I am so looking forward to this game: Cairn is a realistic-ish climbing game with a layer of survival and resource management mechanics, and it feels really good to play, right down to the calming breath from a bomber hold to the Elvis-leg twitching you get from holding too long on a sketchy, fatigued toe edge.
After a hard pitch, you can roll out your little bivvy sack, cook some instant noodles with your ultralight stove, and sleep with a view of the stars. It’s delightful and a perfect depiction of dirtbag climber downtime.
You have to manage food, water, and consumables like climbing chalk that give you a temporary boost, and at one point in the demo I had to rappel all the way down several crags to fill my water bottles and spend my meager few coins on a packet of fruit chews – I just hoped it would fill my energy meter enough to get back to, and then finish, the final long pitch of the climb. I had barely enough food energy to make it to the top, and when I finally topped out, doubled over from the effort, exhaustion and hunger, it felt like an amazing triumph.

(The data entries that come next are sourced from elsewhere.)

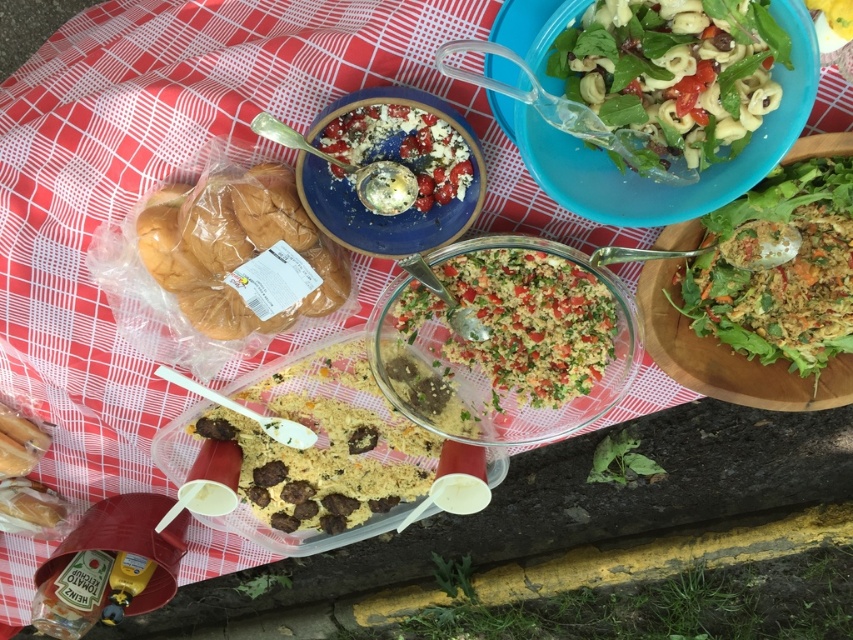
Question: Which object is farther from the camera taking this photo?

Choices:
 (A) matte blue plate with salad at upper center
 (B) golden bread at left
 (C) brown crumbly mix at center
 (D) green crumbly salad at center

Answer: (C)

Question: Can you confirm if brown crumbly mix at center is bigger than green crumbly salad at center?

Choices:
 (A) yes
 (B) no

Answer: (A)

Question: Can you confirm if green crumbly salad at center is positioned above matte blue plate with salad at upper center?

Choices:
 (A) yes
 (B) no

Answer: (B)

Question: Which of the following is the closest to the observer?

Choices:
 (A) (679, 83)
 (B) (287, 381)
 (C) (715, 211)
 (D) (271, 330)

Answer: (A)

Question: Can you confirm if brown crumbly mix at center is positioned to the left of golden bread at left?

Choices:
 (A) no
 (B) yes

Answer: (A)

Question: Which object is the farthest from the matte blue plate with salad at upper center?

Choices:
 (A) crumbly brown bread at right
 (B) brown crumbly mix at center

Answer: (A)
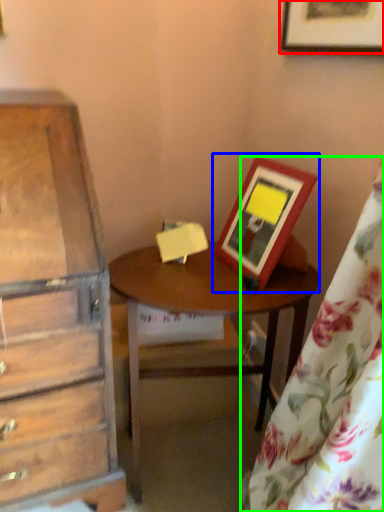
Question: Which object is the closest to the picture frame (highlighted by a red box)? Choose among these: picture frame (highlighted by a blue box) or curtain (highlighted by a green box).

Choices:
 (A) picture frame
 (B) curtain

Answer: (A)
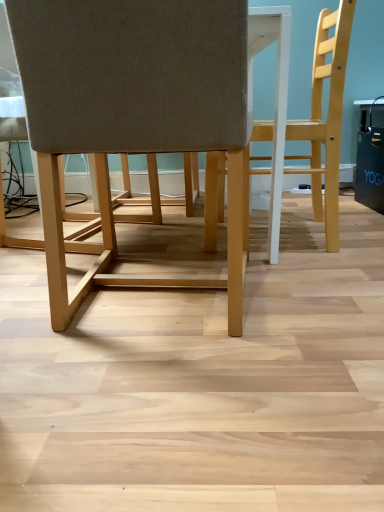
Question: Which direction should I rotate to face light brown fabric chair at center, placed as the 2th chair when sorted from right to left, — up or down?

Choices:
 (A) up
 (B) down

Answer: (A)

Question: Is light wood chair at right, which is the second chair from left to right, surrounded by light brown fabric chair at center, placed as the 2th chair when sorted from right to left?

Choices:
 (A) yes
 (B) no

Answer: (B)

Question: From a real-world perspective, is light brown fabric chair at center, placed as the 2th chair when sorted from right to left, below light wood chair at right, the 1th chair positioned from the right?

Choices:
 (A) yes
 (B) no

Answer: (A)

Question: From a real-world perspective, is light brown fabric chair at center, which is the 1th chair in left-to-right order, physically above light wood chair at right, the 1th chair positioned from the right?

Choices:
 (A) no
 (B) yes

Answer: (A)

Question: Is light brown fabric chair at center, which is the 1th chair in left-to-right order, positioned before light wood chair at right, the 1th chair positioned from the right?

Choices:
 (A) no
 (B) yes

Answer: (B)

Question: Is light brown fabric chair at center, which is the 1th chair in left-to-right order, taller than light wood chair at right, which is the second chair from left to right?

Choices:
 (A) no
 (B) yes

Answer: (A)

Question: Does light brown fabric chair at center, which is the 1th chair in left-to-right order, lie behind light wood chair at right, which is the second chair from left to right?

Choices:
 (A) yes
 (B) no

Answer: (B)

Question: Considering the relative sizes of light wood chair at right, the 1th chair positioned from the right, and light brown fabric chair at center, which is the 1th chair in left-to-right order, in the image provided, is light wood chair at right, the 1th chair positioned from the right, wider than light brown fabric chair at center, which is the 1th chair in left-to-right order,?

Choices:
 (A) yes
 (B) no

Answer: (B)

Question: From the image's perspective, is light wood chair at right, which is the second chair from left to right, under light brown fabric chair at center, which is the 1th chair in left-to-right order?

Choices:
 (A) yes
 (B) no

Answer: (B)

Question: From a real-world perspective, is light wood chair at right, which is the second chair from left to right, located higher than light brown fabric chair at center, which is the 1th chair in left-to-right order?

Choices:
 (A) no
 (B) yes

Answer: (B)

Question: Considering the relative sizes of light wood chair at right, the 1th chair positioned from the right, and light brown fabric chair at center, which is the 1th chair in left-to-right order, in the image provided, is light wood chair at right, the 1th chair positioned from the right, bigger than light brown fabric chair at center, which is the 1th chair in left-to-right order,?

Choices:
 (A) yes
 (B) no

Answer: (B)

Question: Is light wood chair at right, the 1th chair positioned from the right, thinner than light brown fabric chair at center, which is the 1th chair in left-to-right order?

Choices:
 (A) no
 (B) yes

Answer: (B)

Question: From the image's perspective, is light wood chair at right, the 1th chair positioned from the right, located above light brown fabric chair at center, which is the 1th chair in left-to-right order?

Choices:
 (A) yes
 (B) no

Answer: (A)

Question: Visually, is light wood chair at right, which is the second chair from left to right, positioned to the left or to the right of light brown fabric chair at center, which is the 1th chair in left-to-right order?

Choices:
 (A) right
 (B) left

Answer: (A)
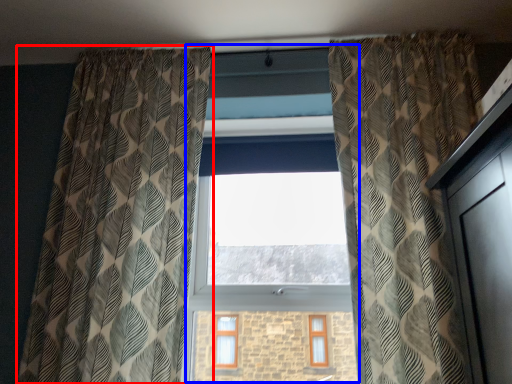
Question: Which of the following is the closest to the observer, curtain (highlighted by a red box) or bay window (highlighted by a blue box)?

Choices:
 (A) curtain
 (B) bay window

Answer: (A)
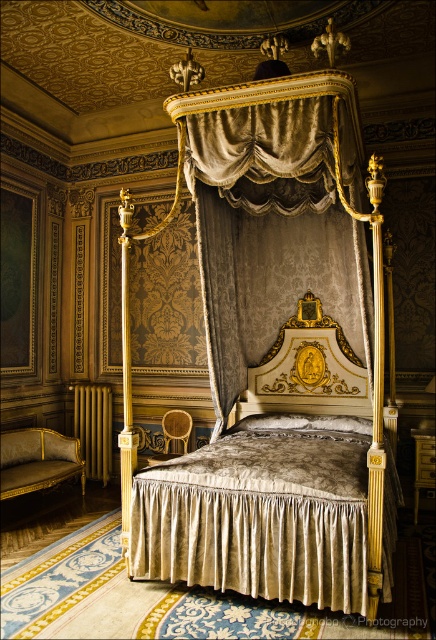
Can you confirm if velvet/golden bedskirt at center is taller than gold velvet headboard at center?

Incorrect, velvet/golden bedskirt at center's height is not larger of gold velvet headboard at center's.

Measure the distance between point (309, 480) and camera.

Point (309, 480) is 3.45 meters away from camera.

Which is in front, point (207, 531) or point (353, 371)?

Positioned in front is point (207, 531).

The image size is (436, 640). I want to click on velvet/golden bedskirt at center, so click(262, 512).

Between velvet/golden drapery at center and gold velvet headboard at center, which one has less height?

Standing shorter between the two is gold velvet headboard at center.

Is point (323, 140) more distant than point (303, 385)?

No.

Image resolution: width=436 pixels, height=640 pixels. I want to click on velvet/golden drapery at center, so click(x=269, y=234).

This screenshot has height=640, width=436. What do you see at coordinates (262, 512) in the screenshot?
I see `velvet/golden bedskirt at center` at bounding box center [262, 512].

Looking at this image, which is below, velvet/golden bedskirt at center or velvet/golden drapery at center?

velvet/golden bedskirt at center

Is point (360, 483) less distant than point (302, 264)?

Yes.

This screenshot has height=640, width=436. Identify the location of velvet/golden bedskirt at center. (262, 512).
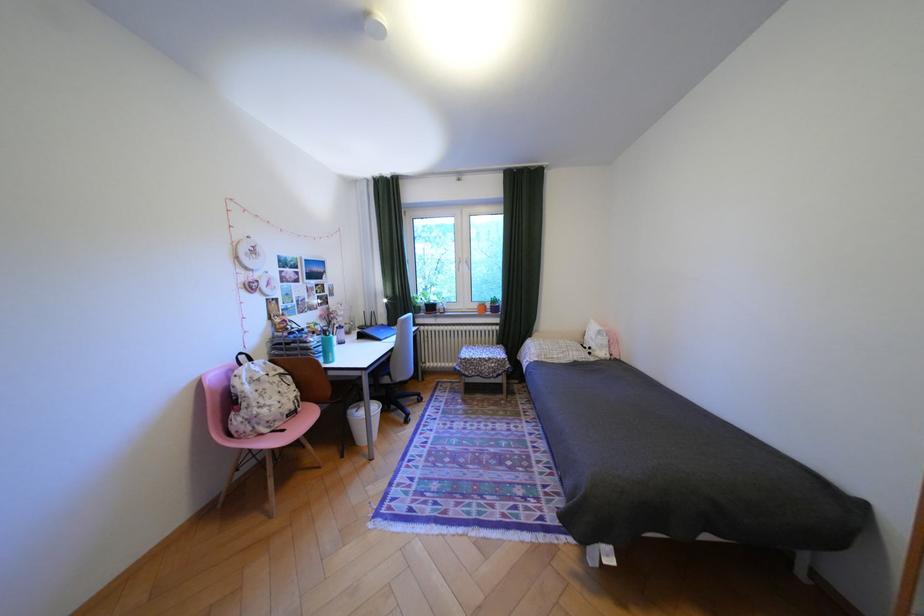
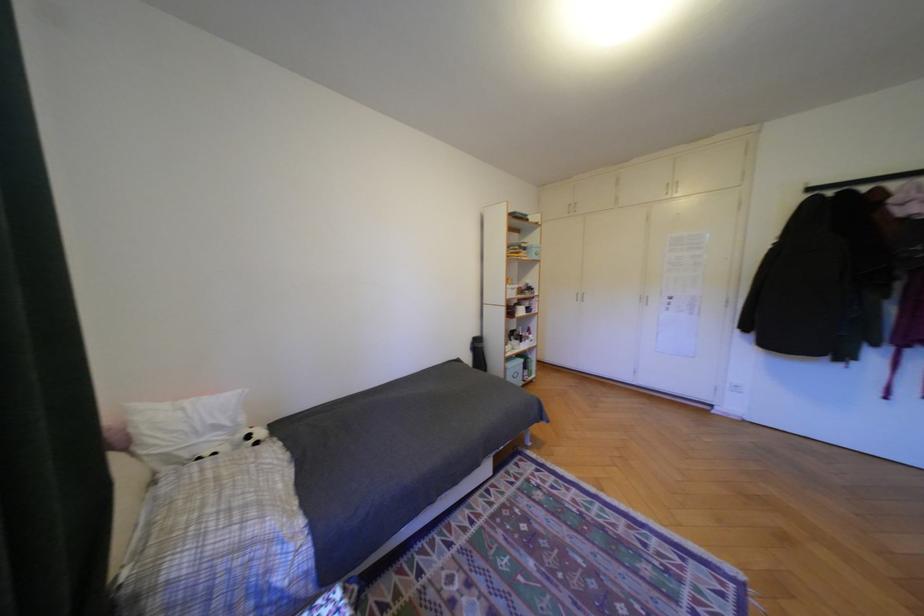
Find the pixel in the second image that matches (602,349) in the first image.

(261, 437)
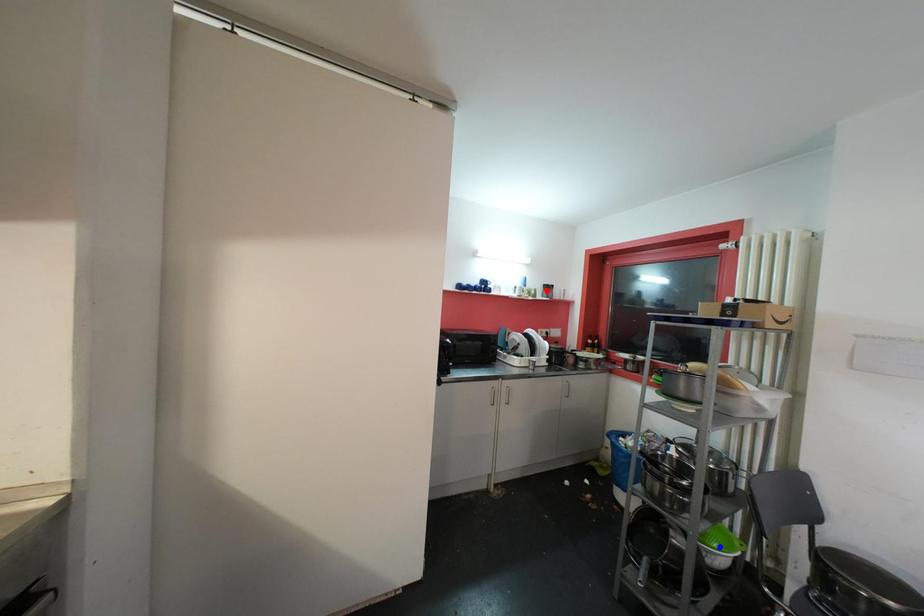
Question: In the image, two points are highlighted. Which point is nearer to the camera? Reply with the corresponding letter.

Choices:
 (A) blue point
 (B) red point

Answer: (A)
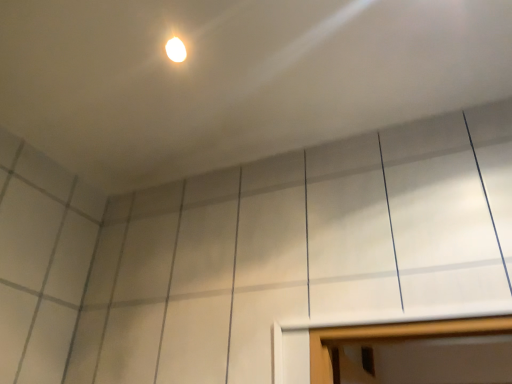
Identify the location of matte white droplight at upper center. Image resolution: width=512 pixels, height=384 pixels. (176, 50).

The height and width of the screenshot is (384, 512). What do you see at coordinates (176, 50) in the screenshot?
I see `matte white droplight at upper center` at bounding box center [176, 50].

Identify the location of matte white droplight at upper center. The image size is (512, 384). pos(176,50).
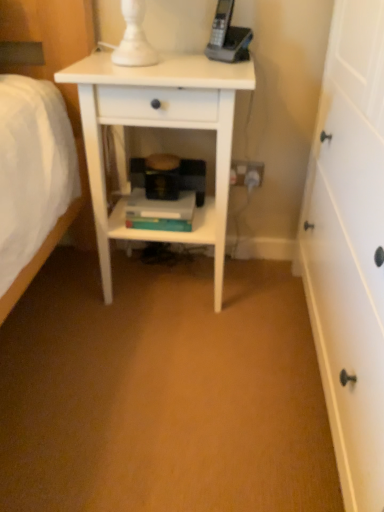
What are the coordinates of `free spot in front of white matte nightstand at center` in the screenshot? It's located at (158, 361).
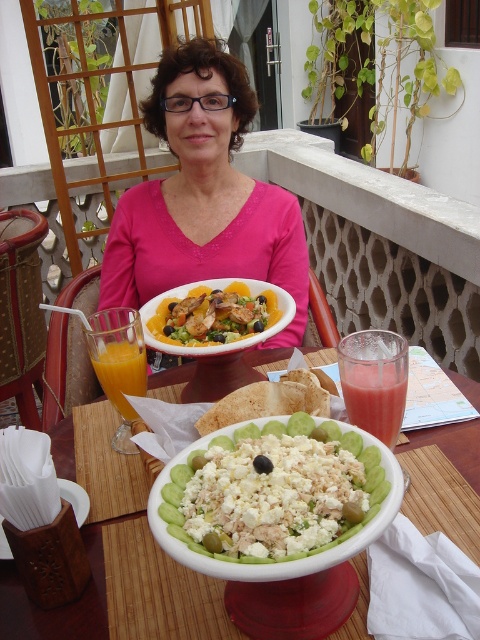
Is orange liquid at left behind wooden tissue box at lower left?

Yes, it is behind wooden tissue box at lower left.

Which is more to the left, orange liquid at left or wooden tissue box at lower left?

wooden tissue box at lower left

Locate an element on the screen. Image resolution: width=480 pixels, height=640 pixels. orange liquid at left is located at coordinates pyautogui.click(x=120, y=372).

Can you confirm if white ceramic bowl at center is positioned above wooden tissue box at lower left?

Indeed, white ceramic bowl at center is positioned over wooden tissue box at lower left.

Between white ceramic bowl at center and wooden tissue box at lower left, which one is positioned higher?

Positioned higher is white ceramic bowl at center.

You are a GUI agent. You are given a task and a screenshot of the screen. Output one action in this format:
    pyautogui.click(x=<x>, y=<y>)
    Task: Click on the white ceramic bowl at center
    This screenshot has width=480, height=640.
    Given the screenshot: What is the action you would take?
    pyautogui.click(x=60, y=605)

What are the coordinates of `white ceramic bowl at center` in the screenshot? It's located at (60, 605).

Who is taller, white crumbly cheese salad at center or wooden tissue box at lower left?

white crumbly cheese salad at center

Based on the photo, is white crumbly cheese salad at center thinner than wooden tissue box at lower left?

No, white crumbly cheese salad at center is not thinner than wooden tissue box at lower left.

Find the location of `white crumbly cheese salad at center`. white crumbly cheese salad at center is located at coordinates (274, 493).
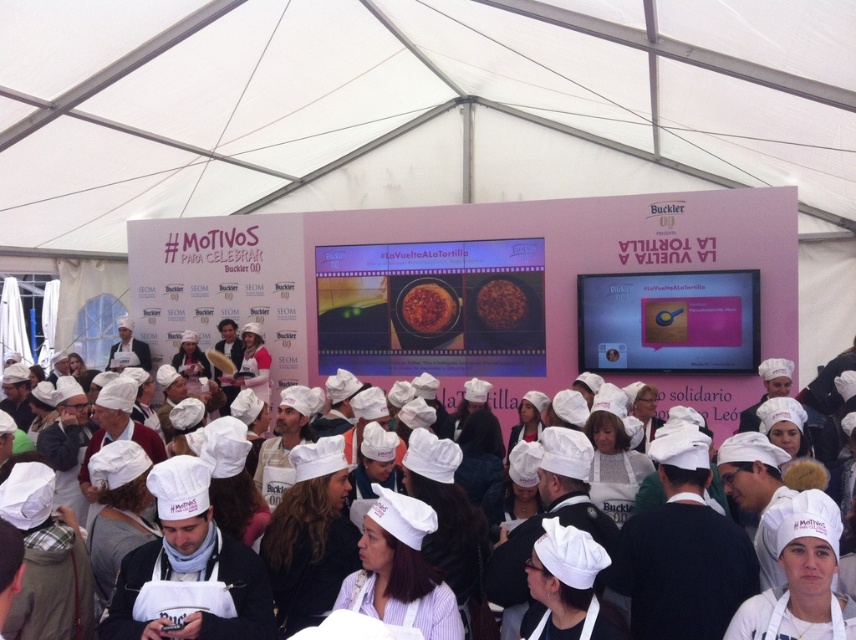
You are a guest at the event and want to take a photo under the white fabric canopy at upper center while also capturing the brown matte rice at center in the frame. Can you position yourself so that both objects are visible in the same photo?

The white fabric canopy at upper center is to the left of the brown matte rice at center, so you can position yourself between them or off to the side to include both in the photo.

I knew this game sounded familiar, and I found Riley MacLeod’s great writeup of the demo from a couple months back, which I’m sure I read at the time. The demo now has a mode that lets the player somewhat-gracefully select the limb to move, which I found I needed when I got myself into tricky, awkward positions on the wall. This game looks like something special and I can’t wait for its full release to see how it handles things like expedition-length trips – route finding for resupply drops, heck yes! – and what it does with the hints of story found in the demo.